## TEXT
# jurassic string jig??



## playernetics (Jan 23, 2006)

Take measurements off another jig and have your own built or buy one from deezlin if you want em to be quality every time.


----------



## petrey10 (Oct 24, 2008)

i would say buy the one from joebass... his basic jig is like 100 bucks and I believe the jurassic jig is liek 80. I would spend the extra cause his are built very well


----------



## SandSquid (Sep 2, 2008)

playernetics said:


> buy one from deezlin


If he just got laid off, I don't think he'll be buying a LittleJon anytime soon ;-(

I have both and the JoeBass is a TOP QUALITY 4-poster jig to be sure .... I consider it the "LittleJon of the 4-post jigs" but it is a completely different approach to string making than the LittleJon.


----------



## Gogo6969 (Feb 24, 2010)

gridman said:


> hello all, i was just wondering if anyone has any info on the jurassic string jig?? been wanting to buy a joe bass, but just got laid off, so im not too sure about funds at this point, however, it appears i will now have time thanks for any info, good or bad


Never heard that?!


----------



## FS560 (May 22, 2002)

I would never knock the Little Jon jig because it is a great tool. However I have a Joebass 4 post with stretcher and twister that cost a total of $310.

Since I do the loops plus only 4 wraps of the track serving before twisting, stretching, rubbing, dewaxing, and rolling the string, I need the 4 post jog.

I have the twister and stretcher on another piece of unistrut and transfer the string over to that and can build control cable and power cable while stretching and twisting the string to exact twisted length.

## CHALLENGES
**a)** Answer these questions from the forum thread on string jigs:
(i) About how much does petrey10 say the basic jig from joebass costs?
(ii) What total does FS560 give for the Joebass 4 post with stretcher and twister?
(iii) What phrase does SandSquid use to describe the JoeBass?
**b)** Rewrite the paragraph of the forum thread on string jigs that begins "I have the twister and stretcher" in one shorter sentence that keeps its main facts.
**c)** Write the next part of the forum thread on string jigs, following on from its last post.

## EXTRACTED INFORMATION
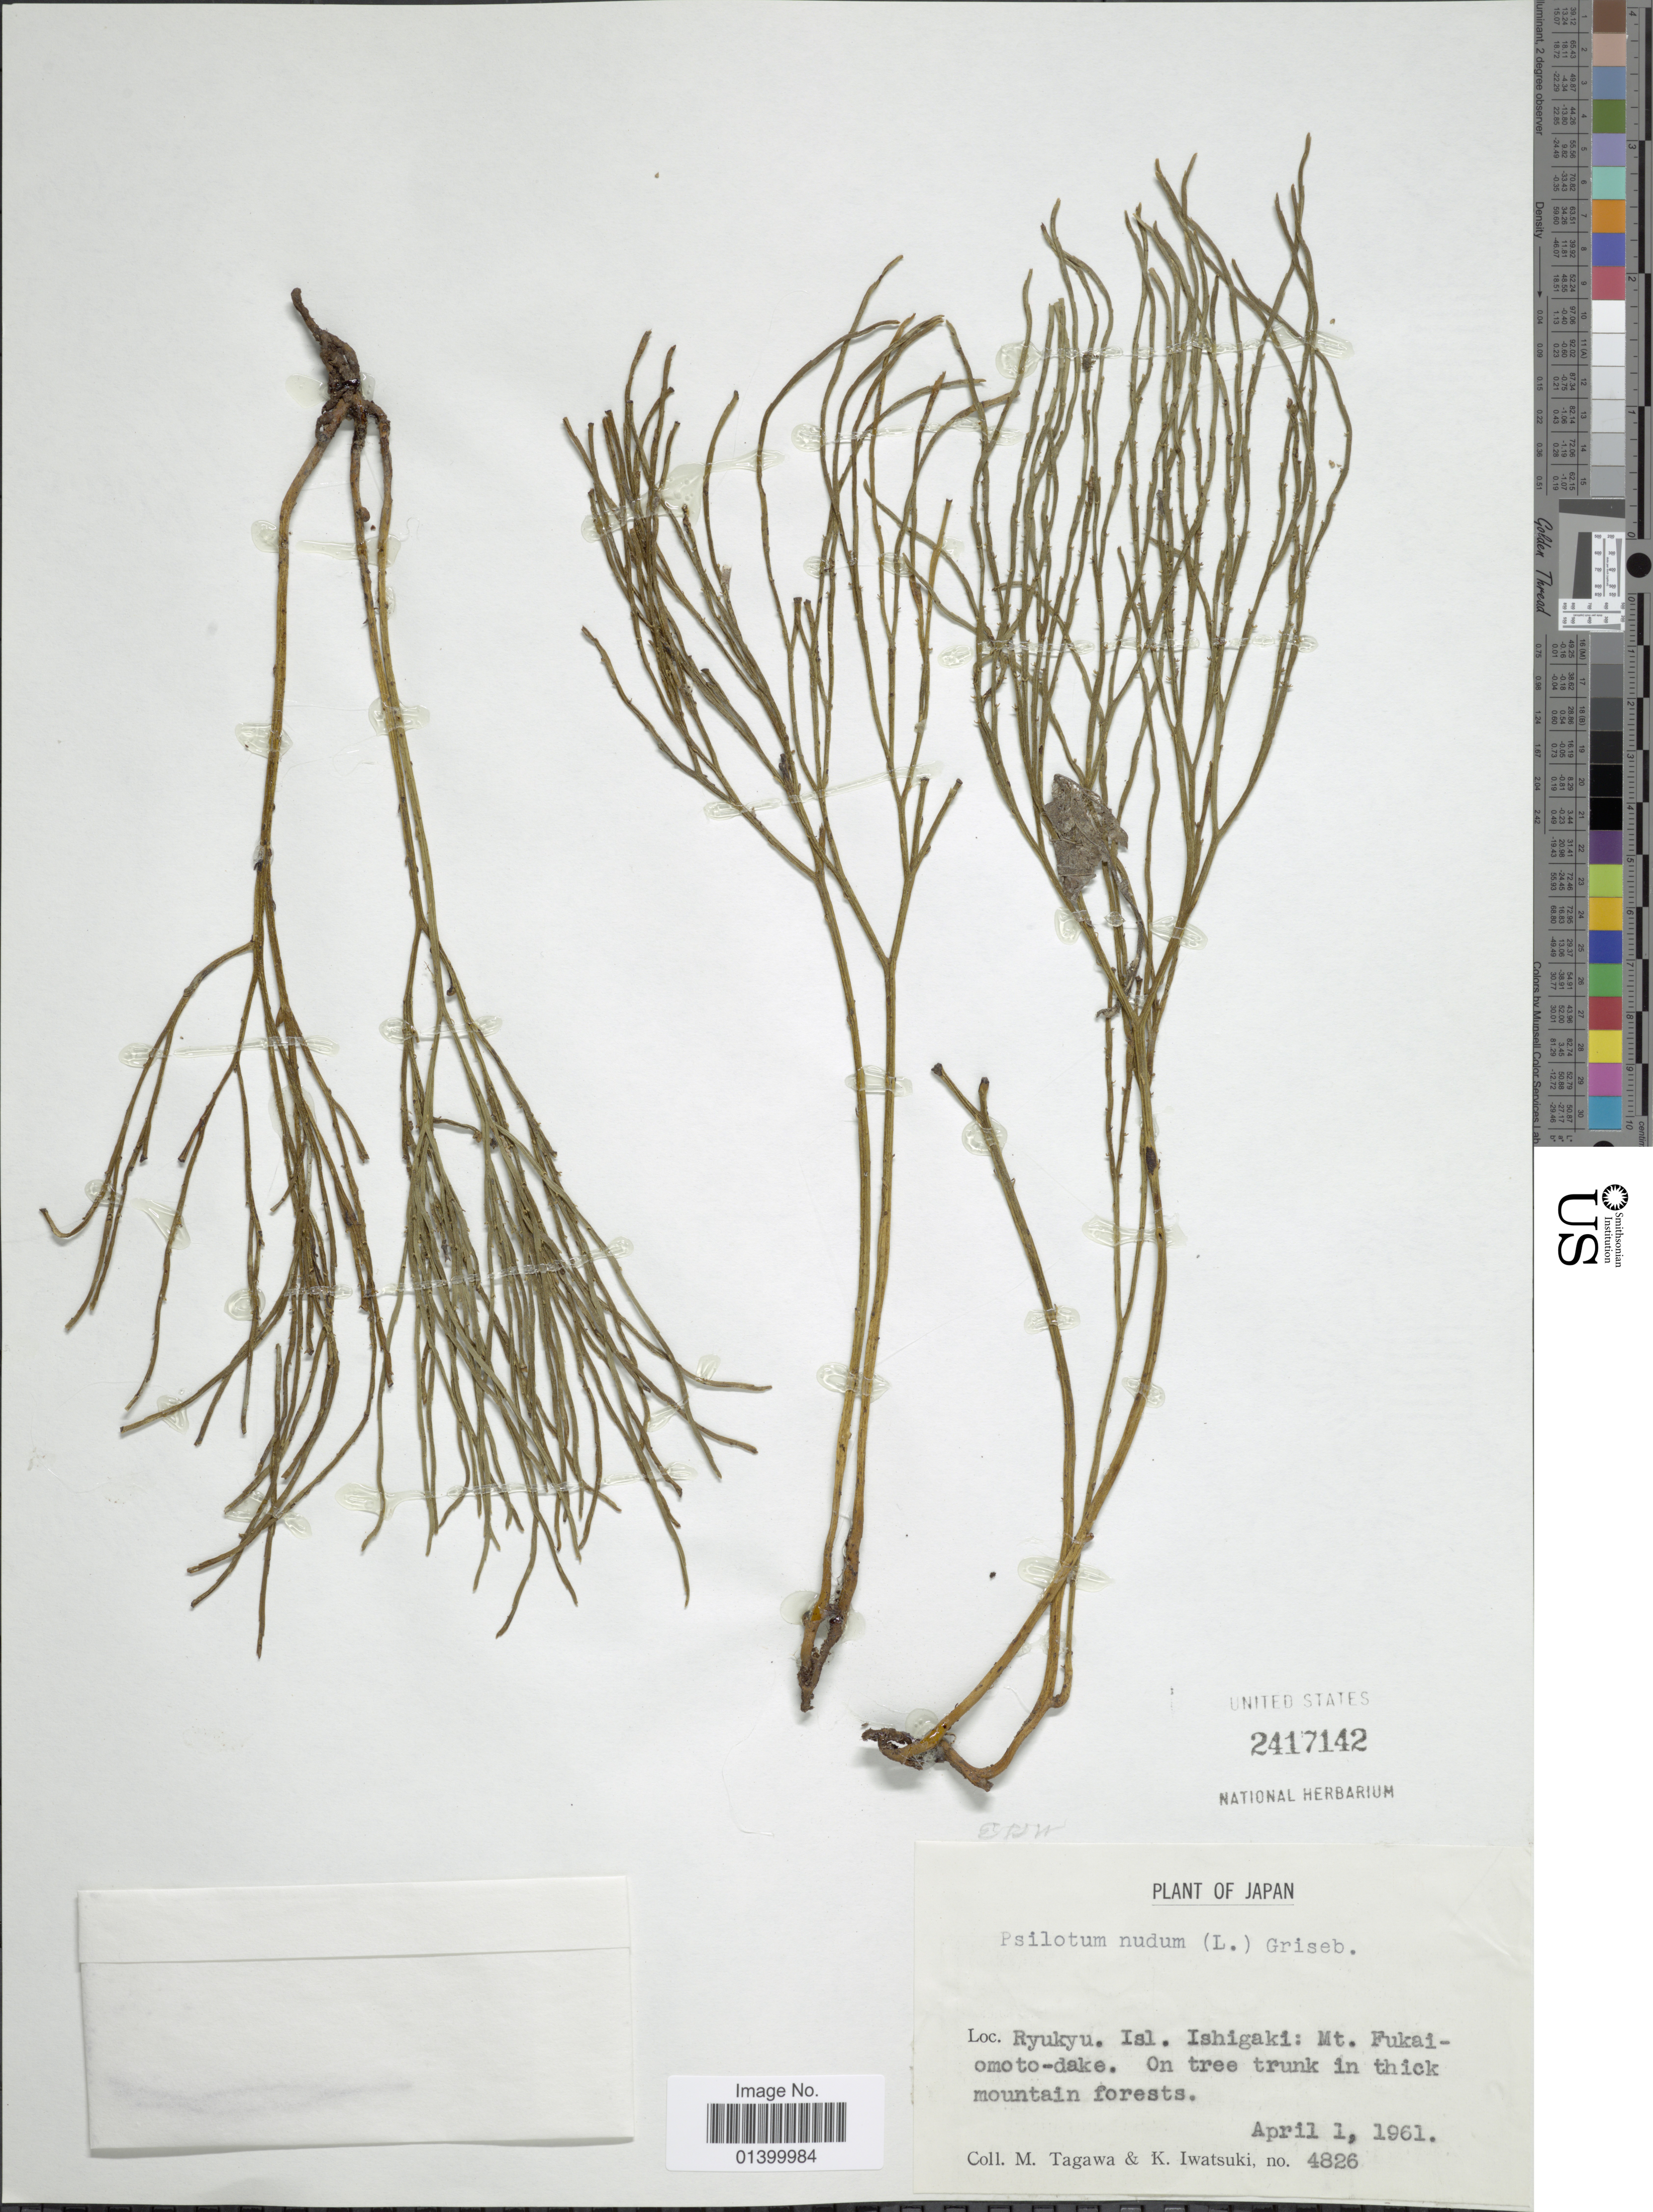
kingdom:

...

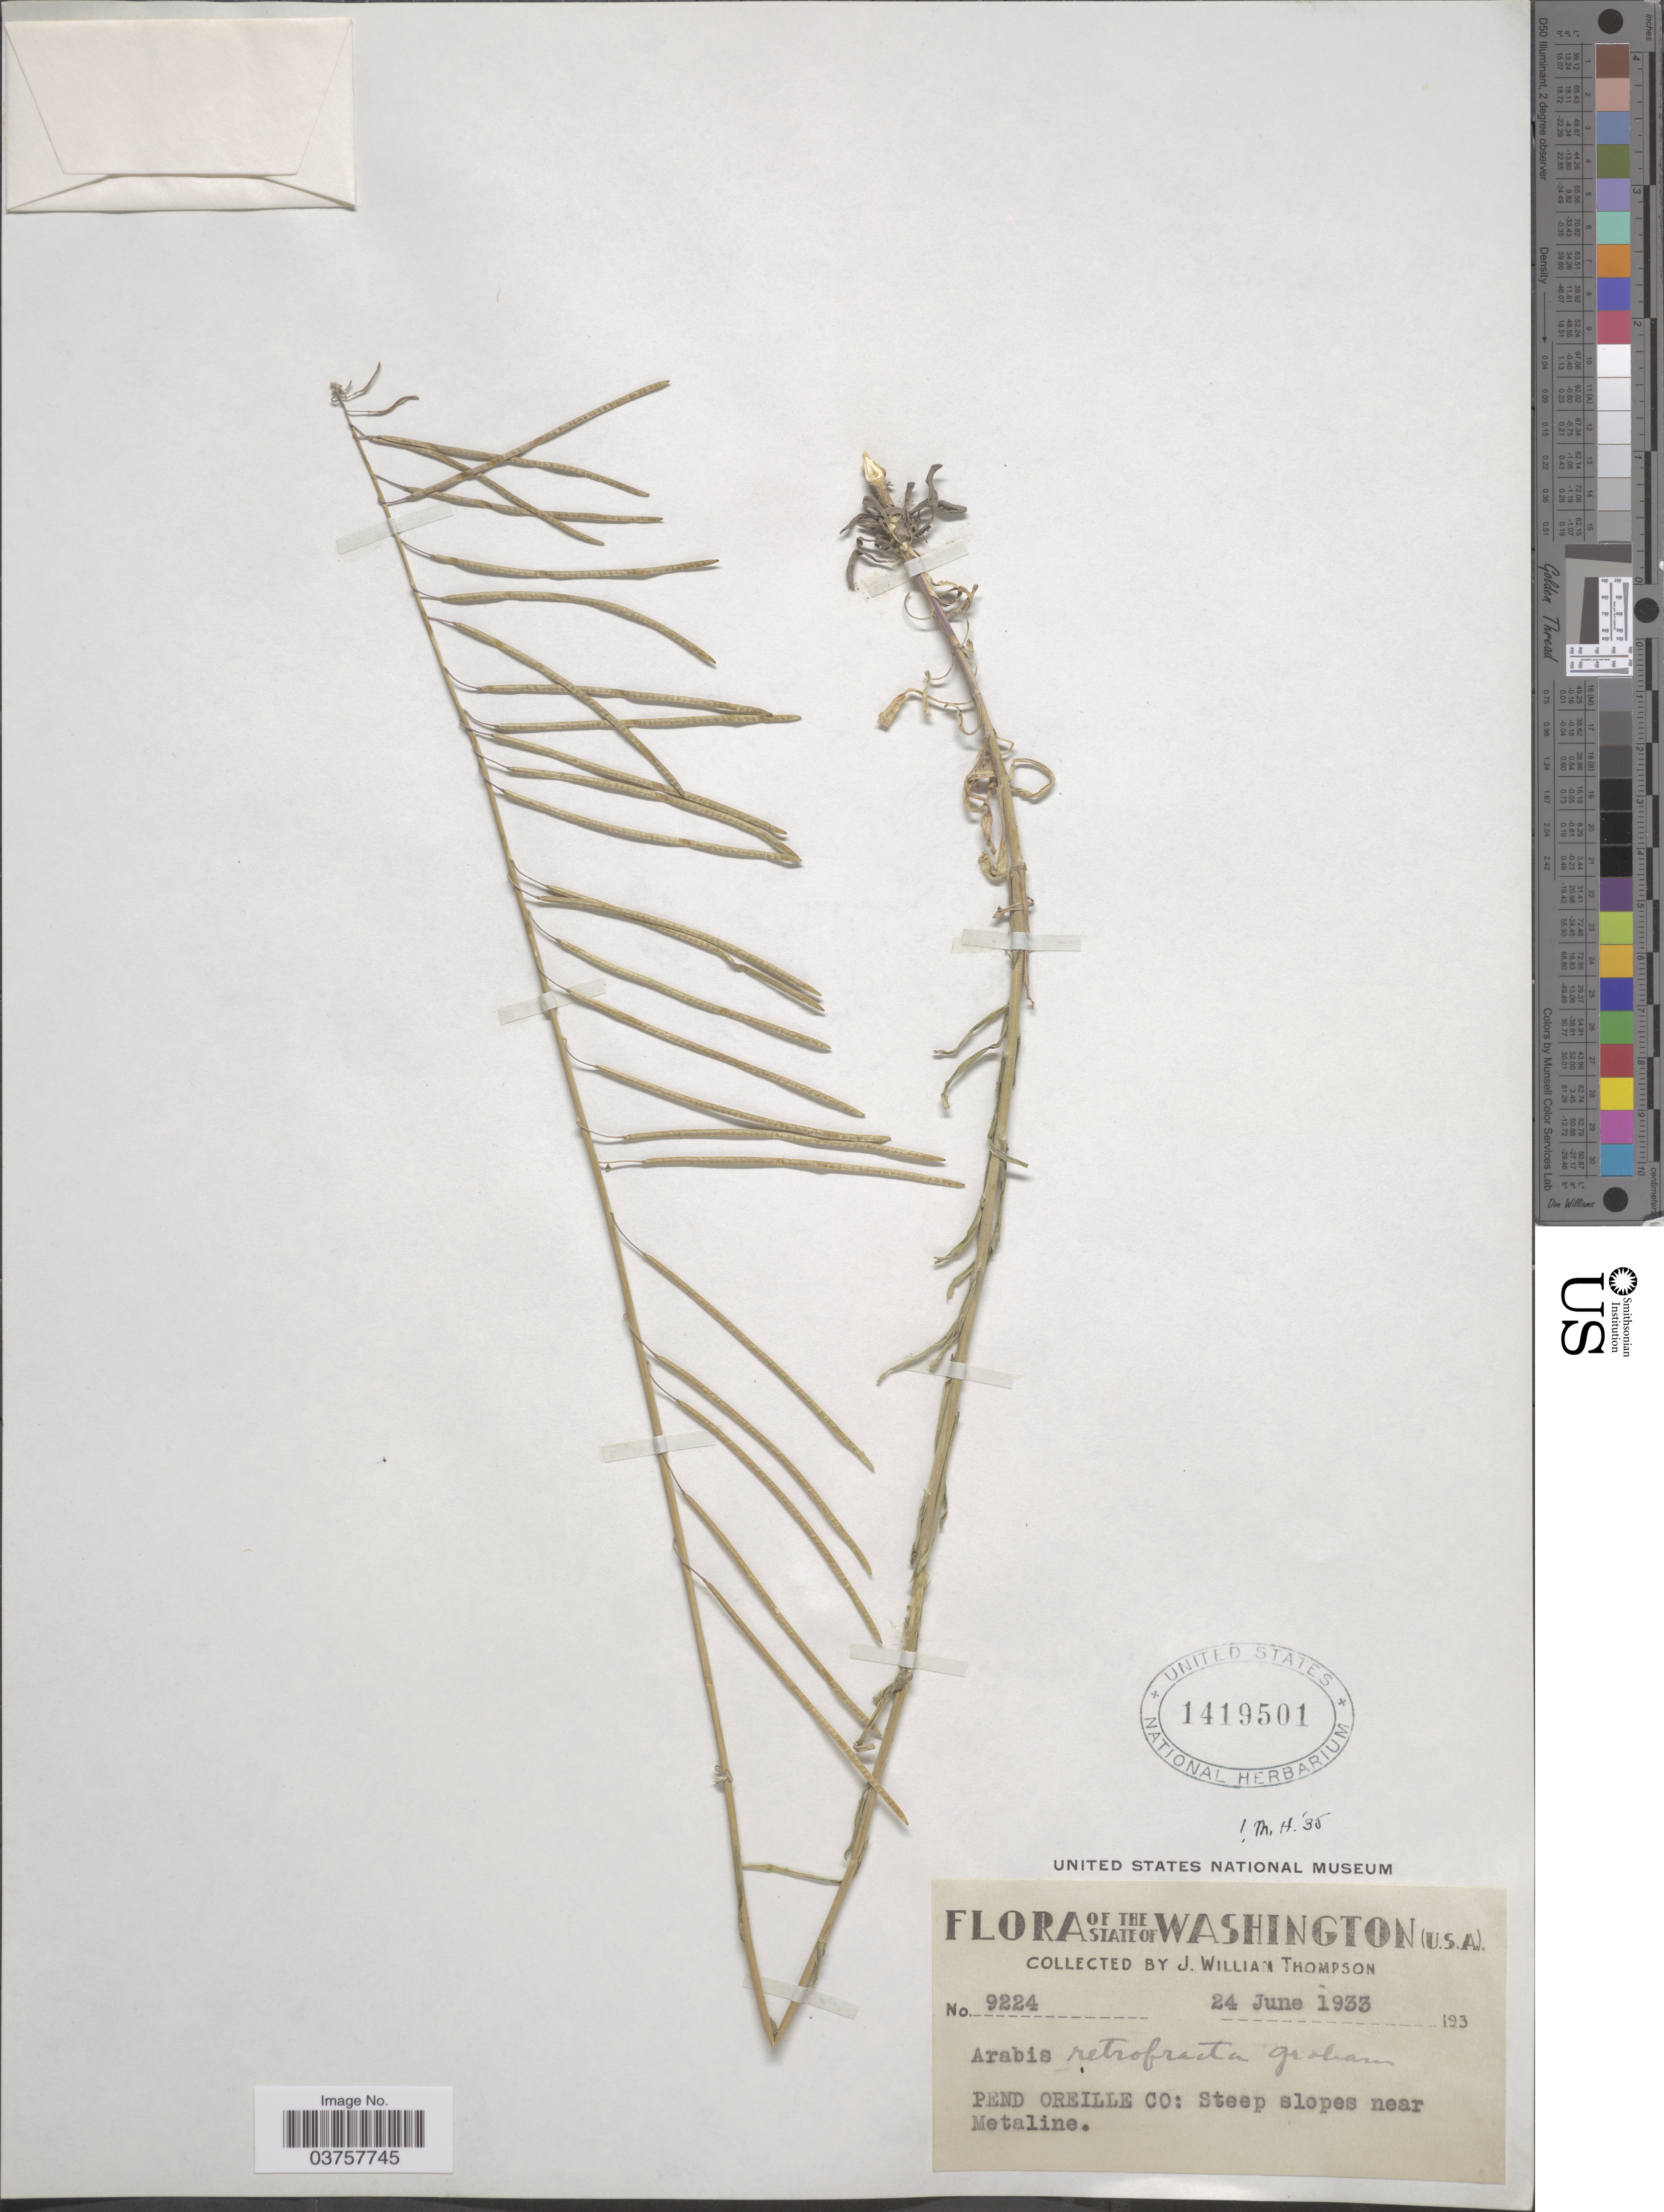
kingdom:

## ANSWERS PROVIDED
**a)**
(i) About 100 dollars ("like 100 bucks").
(ii) $310.
(iii) The "LittleJon of the 4-post jigs."

**b)** With the twister and stretcher on a separate piece of unistrut, the string is moved there, and control and power cables can be built while it is stretched and twisted to exact twisted length.

**c)**
Besides that, I can make as good or better a string with the Joebass as anyone else can with the Little Jon.


----------



## 1Hole Wunder (Feb 26, 2008)

I have seen the jurrasic jig and have built mine own on the same design, it will work fine if you are just making strings for yourself. It clamps to a table or a 2X6 with c-clamps and you can make any length strings and cables you desire. You just have to design your own stretcher for stretching the string.
Hope this helps.


----------



## gridman (Aug 26, 2007)

great, thanks for all the input guys, this will be on the to do list very shortly thanks again


----------



## joebass (May 22, 2002)

I can make one similar to his for the same price......


----------



## FS560 (May 22, 2002)

If you serve your end loops with the loose ends of the string material as set forth by George Ryals, you only need to buy the stretcher and twister or two stretchers from Joebass and get superstrut from Home Depot.

I serve my endloops with serving material and there is an easy way to do that on a two post jig, which is what you have with just a twister and stretcher or two stretchers on unistrut or superstrut.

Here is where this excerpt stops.